Hydrogen has many industrial uses. For example, there exists a continuing need for hydrogen to treat high sulfur content fuels. In addition hydrogen is also seen as a potential replacement for fossil fuels that would otherwise be used in powering motor vehicles.
Gasification is seen as an environmental friendly process that can be used to convert carbonaceous materials, such as coal, petroleum or biomass into a synthesis gas, namely, a gas that contains hydrogen and carbon monoxide. With respect to the generation of hydrogen, the gasification of coal is extremely attractive, given recent price increases for natural gas that is used in the generation of hydrogen through steam methane reforming.

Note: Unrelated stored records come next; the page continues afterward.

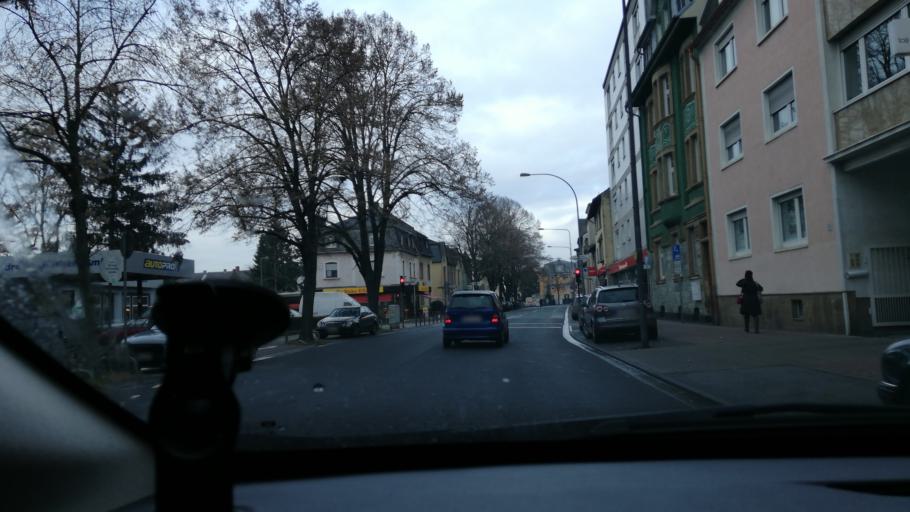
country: DE
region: Hesse
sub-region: Regierungsbezirk Darmstadt
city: Frankfurt am Main
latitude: 50.1507
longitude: 8.6913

The carbonaceous material is reacted at high temperatures with oxygen addition within a gasifier to produce the synthesis gas. For example, in one type of gasifier that is used in the gasification of coal, the coal is pulverized and fed into the gasifier. The pulverized coal is heated and volatiles are released creating a char. Volatile products and some of the char is reacted with oxygen to form carbon dioxide and carbon monoxide. The char also reacts with carbon dioxide and steam to produce the carbon monoxide and hydrogen. In addition, carbon monoxide and steam also react in a known water-gas shift reaction to produce carbon dioxide and additional hydrogen.
Gasifiers are integrated with processes that generate steam to power steam turbines, utilize the synthesis gas to power gas turbines and also, to generate hydrogen. For such purposes, the synthesis gas generated by the gasifier is processed in a synthesis gas processing system in which additional hydrogen is produced in shift converters in which the synthesis gas undergoes catalyzed water-gas shift reactions. Since a water-gas shift reaction is an exothermic process, the shifted streams are cooled by heat recovery steam generators that can produce export steam to power the steam turbines. The shifted stream that results from the stages of shift conversion are then passed through an acid gas removal unit in which any sulfur species and carbon dioxide are separated from the shifted stream. Typically this is a physical absorption process that is conducted within absorption columns. The resulting purified synthesis gas is then introduced into a pressure swing adsorption unit in which the hydrogen product is separated from the purified shifted stream. The resulting tail gas can be recompressed to be further processed in pressure swing adsorption units to produce additional hydrogen.
Although for all the reasons given above, gasification and combined cycles as described above that utilize gasification are attractive processes, gasification and associated combined cycles are only beginning to be employed and have not found widespread use. The principal reason for this is that gasifiers are new and very expensive facilities that are believed to be only about 85 percent reliable with respect to the supply of hydrogen. Customer required reliability for hydrogen supply is typically above about 98 percent. In addition, gasification facilities take a long time to construct. For all of these reasons, gasification has not replaced the more traditional method of generating hydrogen, namely, steam methane reforming.
As known in the art, in steam methane reforming, natural gas and/or a refinery off-gas is introduced into a hydrotreater to hydrolyze the sulfur species to hydrogen sulfide. Hydrogen sulfide is then removed in a bed that contains zinc oxide or other material that has sulfur removal capability. Steam is added to the resultant purified natural gas and reactant mixture is introduced into reformer tubes located within a furnace as part of a steam methane reformer. The steam methane reformer is tired by burners that burn part of the natural gas and some tail gas produced by the separation of hydrogen. The combustion is supported by air. The flue gases are used in a convective section of the steam methane reformer to produce the required steam. Steam is also produced When the reformed stream leaving the reformer tubes are cooled. Excess steam is exported. The resultant reformed stream is then shifted in a shill conversion unit to produce additional hydrogen and the hydrogen product is separated from the shifted stream in a pressure swing adsorption unit.
As will be discussed, among other advantages, the present invention provides a method of producing hydrogen from a synthesis gas stream generated by a gasifier in a manner that allows for a greater reliability in the supply of hydrogen and therefore, a lower financial risk in constructing the gasification facility by integrating a steam methane reforming system into the gasification facility.